Metal Rules: Do you have any last words for the readers of Metal Rules!?
Gary Busey: Yeah, the readers of Metal Rules!: please do one thing for yourself, that's have an open mind. Have a mind that's open to everything, get attached to nothing, that way you'll be free to digest the information in the magazine. They give you the point of view they're giving to you from their hearts. This is Gary Busey signing off.
MR: Have you ... Are you on the Internet?
GB: Did you hear what I just said?
MR: What's that?
GB: Did you hear what I just said?
MR: You said you were signing off does that mean you are going? (starts laughing)
GB: Huh?
MR: You said you were just signing off.
GB: No, did you hear what I just said about telling the readers of Metal Rules!?
MR: Yeah.
GB: Did you hear that?
MR: Yeah, I taped it.
GB: That didn't come from me.
MR: Who said it? (Confused giggling)
GB: That came through me.
MR: Oh, okay. (Laughing nervously)
GB: It was something that was delivered to me to say to you because that is not the way I talk.
MR: Then who just said it then?
GB: Uh-huh.
MR: Who delivered that to you?
GB: Another force in nature.
MR: You don't know who it is?
GB: Probably an angel.

Ha ha ha. Good times. I love that guy...He's fucking crazy, but he's so much fun. Daffy Bastard. Anyway, "Busey" is the ultimate. I don't want to hear shit about Michael Jackson. Michael is no longer measurable. He is no longer "one of us" if you know what I mean. So, he's out of range... He's like another world, alien type of thing now. Gary Busey is where it's at for crazy now. At the present time, Gary is the only one on his level. I don't feel that any of the nut job celebrities have really devoted themselves to "Going Busey" although honorable mention to Mickey Rourke who is really working on it. Should that change, you'll be the first to know.
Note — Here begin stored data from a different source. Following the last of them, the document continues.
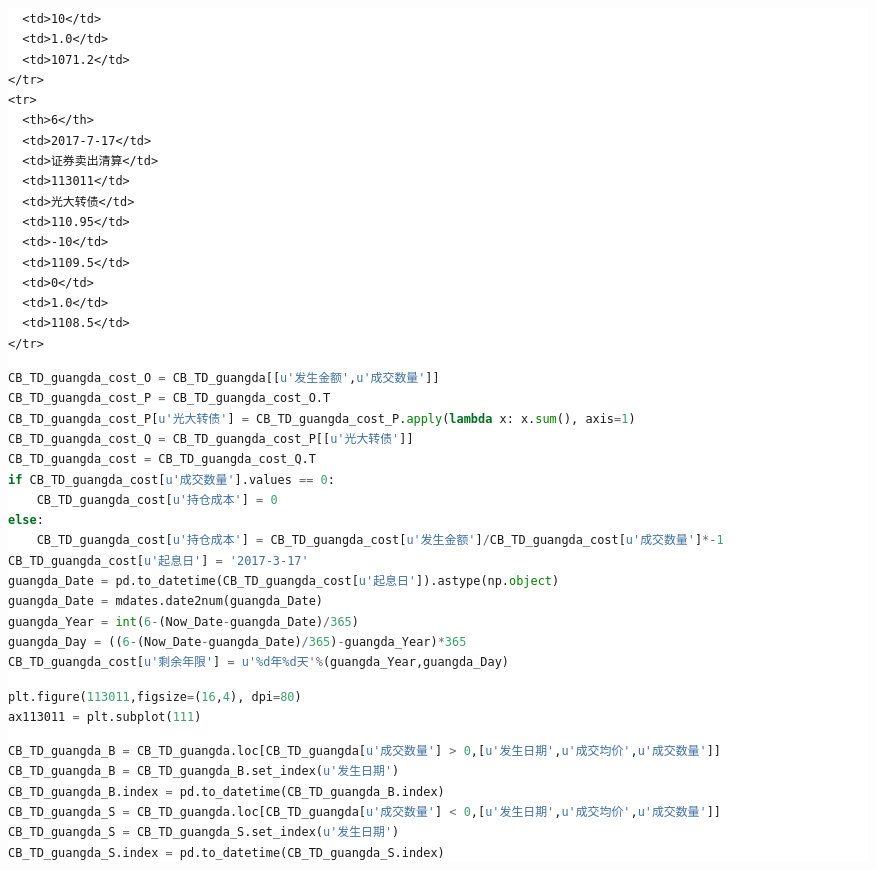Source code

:       <td>10</td>
      <td>1.0</td>
      <td>1071.2</td>
    </tr>
    <tr>
      <th>6</th>
      <td>2017-7-17</td>
      <td>证券卖出清算</td>
      <td>113011</td>
      <td>光大转债</td>
      <td>110.95</td>
      <td>-10</td>
      <td>1109.5</td>
      <td>0</td>
      <td>1.0</td>
      <td>1108.5</td>
    </tr>
  </tbody>
</table>
</div>




```python
CB_TD_guangda_cost_O = CB_TD_guangda[[u'发生金额',u'成交数量']]
CB_TD_guangda_cost_P = CB_TD_guangda_cost_O.T
CB_TD_guangda_cost_P[u'光大转债'] = CB_TD_guangda_cost_P.apply(lambda x: x.sum(), axis=1)
CB_TD_guangda_cost_Q = CB_TD_guangda_cost_P[[u'光大转债']]
CB_TD_guangda_cost = CB_TD_guangda_cost_Q.T
if CB_TD_guangda_cost[u'成交数量'].values == 0:
    CB_TD_guangda_cost[u'持仓成本'] = 0
else:
    CB_TD_guangda_cost[u'持仓成本'] = CB_TD_guangda_cost[u'发生金额']/CB_TD_guangda_cost[u'成交数量']*-1      
CB_TD_guangda_cost[u'起息日'] = '2017-3-17'
guangda_Date = pd.to_datetime(CB_TD_guangda_cost[u'起息日']).astype(np.object)
guangda_Date = mdates.date2num(guangda_Date)
guangda_Year = int(6-(Now_Date-guangda_Date)/365)
guangda_Day = ((6-(Now_Date-guangda_Date)/365)-guangda_Year)*365
CB_TD_guangda_cost[u'剩余年限'] = u'%d年%d天'%(guangda_Year,guangda_Day)
```


```python
plt.figure(113011,figsize=(16,4), dpi=80)
ax113011 = plt.subplot(111)
```


```python
CB_TD_guangda_B = CB_TD_guangda.loc[CB_TD_guangda[u'成交数量'] > 0,[u'发生日期',u'成交均价',u'成交数量']]
CB_TD_guangda_B = CB_TD_guangda_B.set_index(u'发生日期')
CB_TD_guangda_B.index = pd.to_datetime(CB_TD_guangda_B.index)
CB_TD_guangda_S = CB_TD_guangda.loc[CB_TD_guangda[u'成交数量'] < 0,[u'发生日期',u'成交均价',u'成交数量']]
CB_TD_guangda_S = CB_TD_guangda_S.set_index(u'发生日期')
CB_TD_guangda_S.index = pd.to_datetime(CB_TD_guangda_S.index)
```
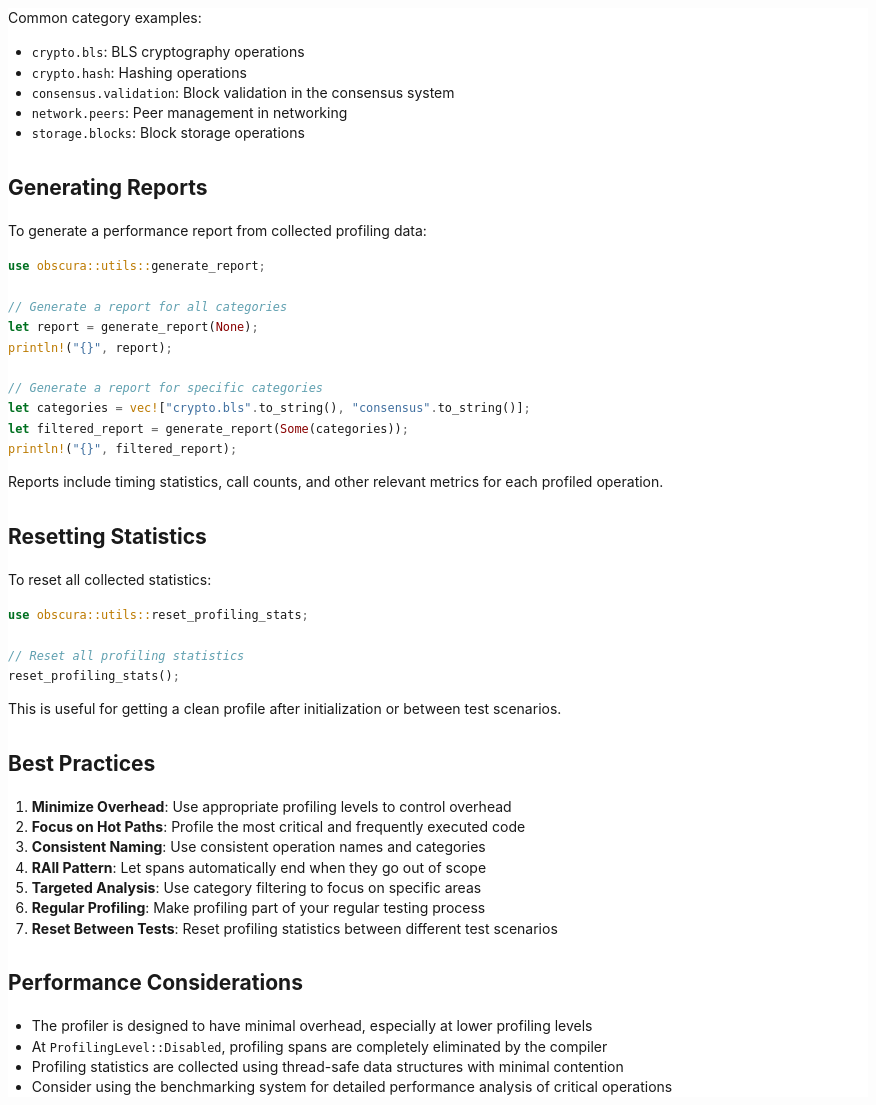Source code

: Common category examples:
- `crypto.bls`: BLS cryptography operations
- `crypto.hash`: Hashing operations
- `consensus.validation`: Block validation in the consensus system
- `network.peers`: Peer management in networking
- `storage.blocks`: Block storage operations

## Generating Reports

To generate a performance report from collected profiling data:

```rust
use obscura::utils::generate_report;

// Generate a report for all categories
let report = generate_report(None);
println!("{}", report);

// Generate a report for specific categories
let categories = vec!["crypto.bls".to_string(), "consensus".to_string()];
let filtered_report = generate_report(Some(categories));
println!("{}", filtered_report);
```

Reports include timing statistics, call counts, and other relevant metrics for each profiled operation.

## Resetting Statistics

To reset all collected statistics:

```rust
use obscura::utils::reset_profiling_stats;

// Reset all profiling statistics
reset_profiling_stats();
```

This is useful for getting a clean profile after initialization or between test scenarios.

## Best Practices

1. **Minimize Overhead**: Use appropriate profiling levels to control overhead
2. **Focus on Hot Paths**: Profile the most critical and frequently executed code
3. **Consistent Naming**: Use consistent operation names and categories
4. **RAII Pattern**: Let spans automatically end when they go out of scope
5. **Targeted Analysis**: Use category filtering to focus on specific areas
6. **Regular Profiling**: Make profiling part of your regular testing process
7. **Reset Between Tests**: Reset profiling statistics between different test scenarios

## Performance Considerations

- The profiler is designed to have minimal overhead, especially at lower profiling levels
- At `ProfilingLevel::Disabled`, profiling spans are completely eliminated by the compiler
- Profiling statistics are collected using thread-safe data structures with minimal contention
- Consider using the benchmarking system for detailed performance analysis of critical operations
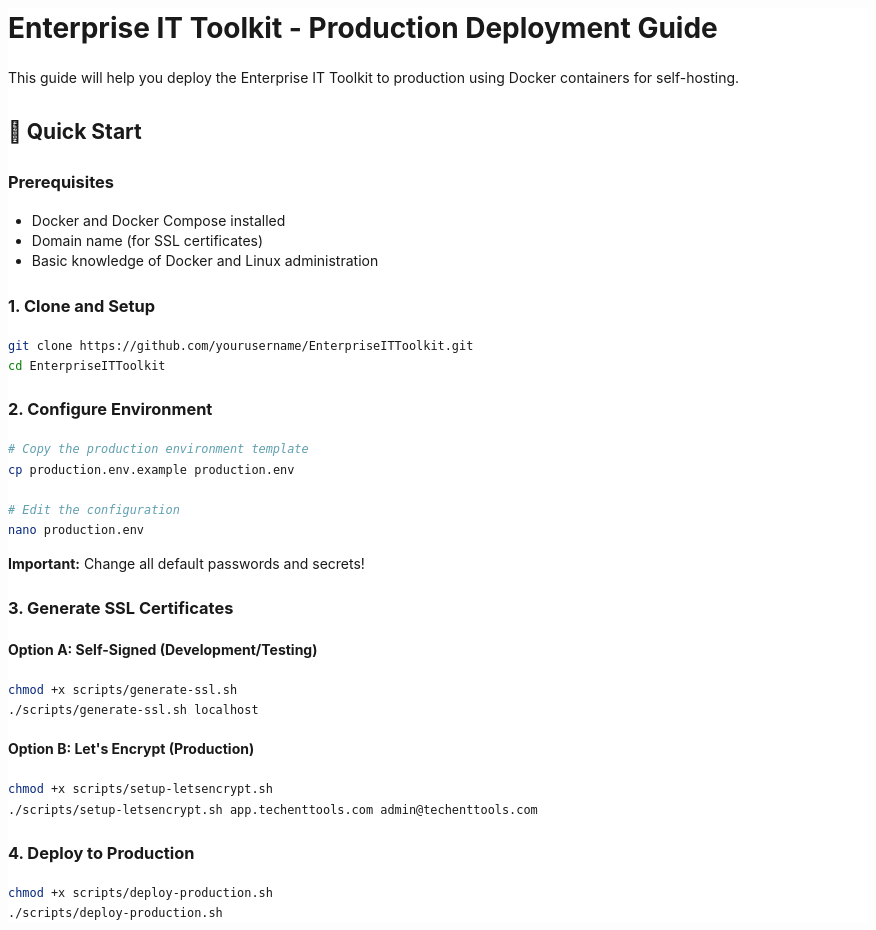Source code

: # Enterprise IT Toolkit - Production Deployment Guide

This guide will help you deploy the Enterprise IT Toolkit to production using Docker containers for self-hosting.

## 🚀 Quick Start

### Prerequisites

- Docker and Docker Compose installed
- Domain name (for SSL certificates)
- Basic knowledge of Docker and Linux administration

### 1. Clone and Setup

```bash
git clone https://github.com/yourusername/EnterpriseITToolkit.git
cd EnterpriseITToolkit
```

### 2. Configure Environment

```bash
# Copy the production environment template
cp production.env.example production.env

# Edit the configuration
nano production.env
```

**Important:** Change all default passwords and secrets!

### 3. Generate SSL Certificates

#### Option A: Self-Signed (Development/Testing)
```bash
chmod +x scripts/generate-ssl.sh
./scripts/generate-ssl.sh localhost
```

#### Option B: Let's Encrypt (Production)
```bash
chmod +x scripts/setup-letsencrypt.sh
./scripts/setup-letsencrypt.sh app.techenttools.com admin@techenttools.com
```

### 4. Deploy to Production

```bash
chmod +x scripts/deploy-production.sh
./scripts/deploy-production.sh
```

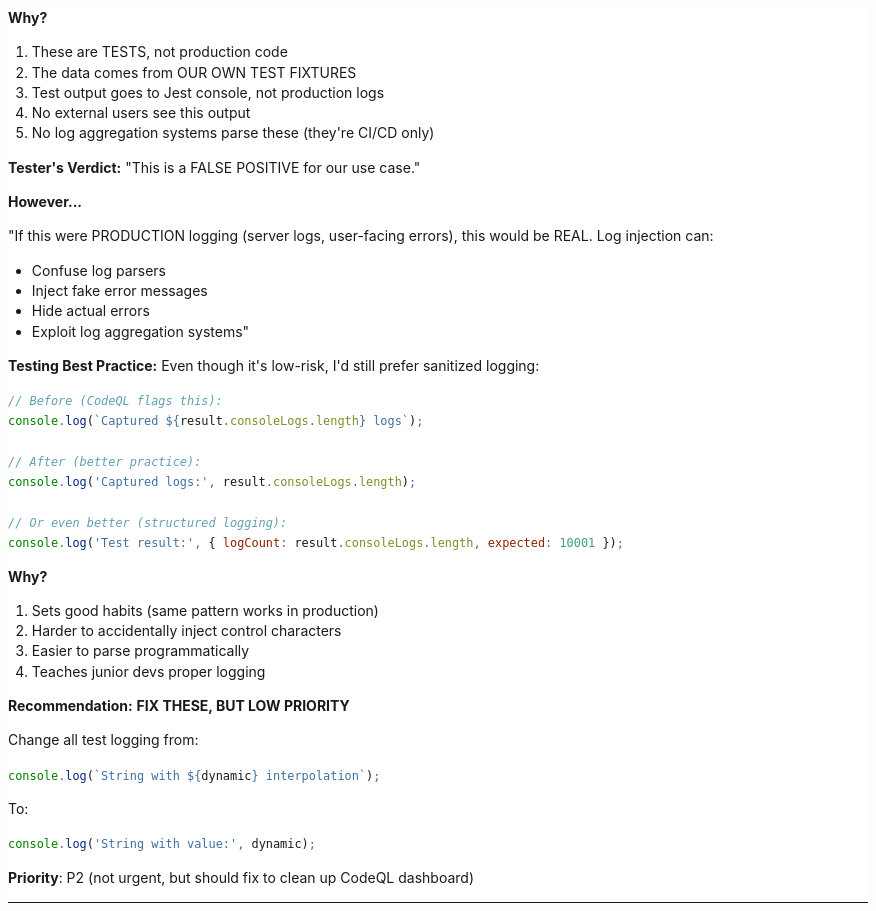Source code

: **Why?**

1. These are TESTS, not production code
2. The data comes from OUR OWN TEST FIXTURES
3. Test output goes to Jest console, not production logs
4. No external users see this output
5. No log aggregation systems parse these (they're CI/CD only)

**Tester's Verdict:**
"This is a FALSE POSITIVE for our use case."

**However...**

"If this were PRODUCTION logging (server logs, user-facing errors), this would be REAL. Log injection can:

- Confuse log parsers
- Inject fake error messages
- Hide actual errors
- Exploit log aggregation systems"

**Testing Best Practice:**
Even though it's low-risk, I'd still prefer sanitized logging:

```javascript
// Before (CodeQL flags this):
console.log(`Captured ${result.consoleLogs.length} logs`);

// After (better practice):
console.log('Captured logs:', result.consoleLogs.length);

// Or even better (structured logging):
console.log('Test result:', { logCount: result.consoleLogs.length, expected: 10001 });
```

**Why?**

1. Sets good habits (same pattern works in production)
2. Harder to accidentally inject control characters
3. Easier to parse programmatically
4. Teaches junior devs proper logging

**Recommendation:**
**FIX THESE, BUT LOW PRIORITY**

Change all test logging from:

```javascript
console.log(`String with ${dynamic} interpolation`);
```

To:

```javascript
console.log('String with value:', dynamic);
```

**Priority**: P2 (not urgent, but should fix to clean up CodeQL dashboard)

---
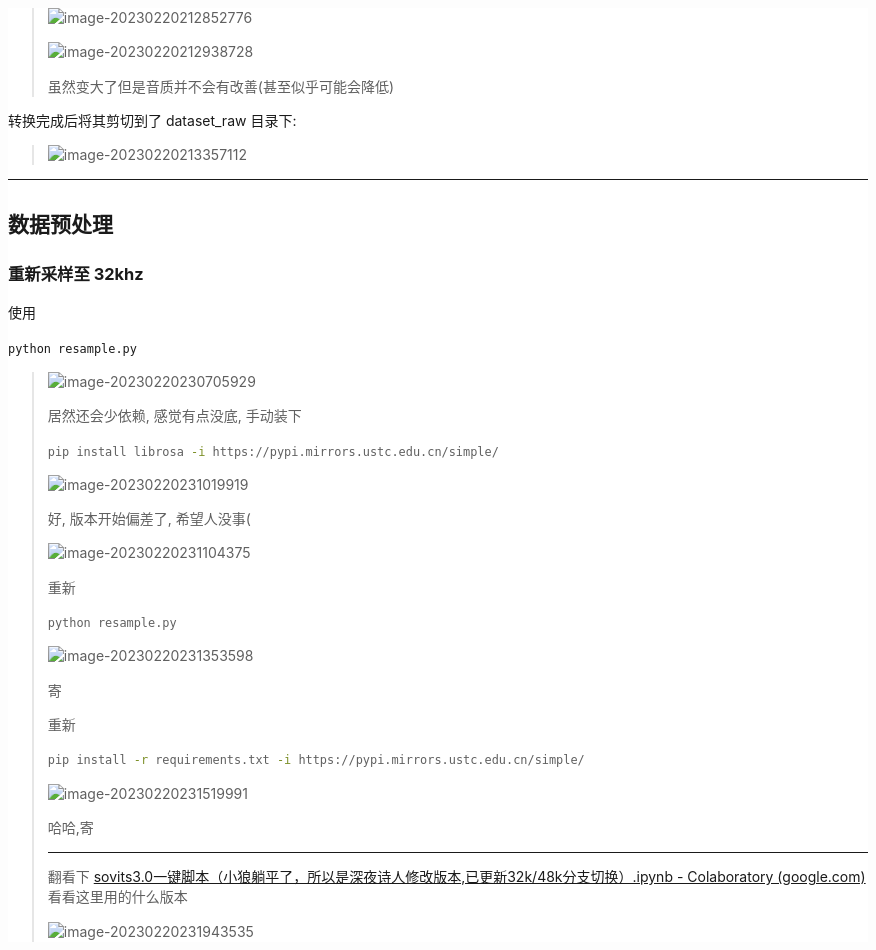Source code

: > ![image-20230220212852776](http://cdn.ayusummer233.top/DailyNotes/202302202128816.png)
>
> ![image-20230220212938728](http://cdn.ayusummer233.top/DailyNotes/202302202129747.png)
>
> 虽然变大了但是音质并不会有改善(甚至似乎可能会降低)

转换完成后将其剪切到了 dataset_raw 目录下:

> ![image-20230220213357112](http://cdn.ayusummer233.top/DailyNotes/202302202133131.png)

---



## 数据预处理

### 重新采样至 32khz

使用

```bash
python resample.py
```

> ![image-20230220230705929](http://cdn.ayusummer233.top/DailyNotes/202302202307943.png)
>
> 居然还会少依赖, 感觉有点没底, 手动装下
>
> ```bash
> pip install librosa -i https://pypi.mirrors.ustc.edu.cn/simple/
> ```
>
> ![image-20230220231019919](http://cdn.ayusummer233.top/DailyNotes/202302202310977.png)
>
> 好, 版本开始偏差了, 希望人没事(
>
> ![image-20230220231104375](http://cdn.ayusummer233.top/DailyNotes/202302202311393.png)
>
> 重新
>
> ```bash
> python resample.py
> ```
>
> ![image-20230220231353598](http://cdn.ayusummer233.top/DailyNotes/202302202313619.png)
>
> 寄
>
> 重新
>
> ```bash
> pip install -r requirements.txt -i https://pypi.mirrors.ustc.edu.cn/simple/
> ```
>
> ![image-20230220231519991](http://cdn.ayusummer233.top/DailyNotes/202302202315012.png)
>
> 哈哈,寄
>
> ---
>
> 翻看下 [sovits3.0一键脚本（小狼躺平了，所以是深夜诗人修改版本,已更新32k/48k分支切换）.ipynb - Colaboratory (google.com)](https://colab.research.google.com/drive/1_-gh9i-wCPNlRZw6pYF-9UufetcVrGBX?usp=sharing#scrollTo=BMWfCXSzaABl) 看看这里用的什么版本
>
> ![image-20230220231943535](http://cdn.ayusummer233.top/DailyNotes/202302202319589.png)
>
In the meantime, Welcome Mel Gibson; the latest star to go fucking bonkers! You're a daffy bastard now Mel. Congrats and here's to earning your Busey badge... I know you can do it. :D

Not sure where your favorite nut job comes in on the rating system? Just let me know and I'll be glad to help.

6 comments:

Sonny said...

BRAVO!! :clap, clap, clap:

THAT, is one of the funniest things i've read in a while.

...good times.

Sunshine said...

Sonny, it's not nice to laugh at the mentally challenged. Honestly...

Sunshine said...

Maybe someone should start some sort of Daffy Bastard sponsoring program. "For the price of a cup of coffee a day you could sponsor a crazy celebrity." I would totally do it, but I want to be able to pick out my celebrity. I don't want to end up with Flavor Flav.

Sonny said...

if that's the case then i'm sponsoring Willie Ames...

...then every month i can get a picture and a letter from him telling me how much my support is helping him with his "weight loss"

parabolgirl said...

ok, i got one for ya. He's not really a "celebrity" but i think he's crazy as shit! I mean clinicly INSANE!
Donald Rumsfeld... what catagory does he fall under?
Especially after the armed services commitee hearing last week were he said,"I've been very measured in my words, and you'd have a dickens of a time trying to find instances where I've been excessively optimistic".

Sunshine said...

Good one Cristal, I didn't cover political nut jobs. Those kind of crazies have gone "Napolean." These daffy bastards are really the same thing as the "Annas" since they are crazy in the public arena, but much more harmful due to their public office. Other Napoleans include Kim Jong Il and several of our past Presidents. Although, depending on the politcal party you belong to, which president's are debateble. For me it would be Presidents Nixon, Regan and of course good ole' George W. (Hitler is not considered as having gone "Napolean" in the same way that Michael Jackson has not gone "Busey". Hitler is in his own category that far surpasses any crazy rating on the scale.)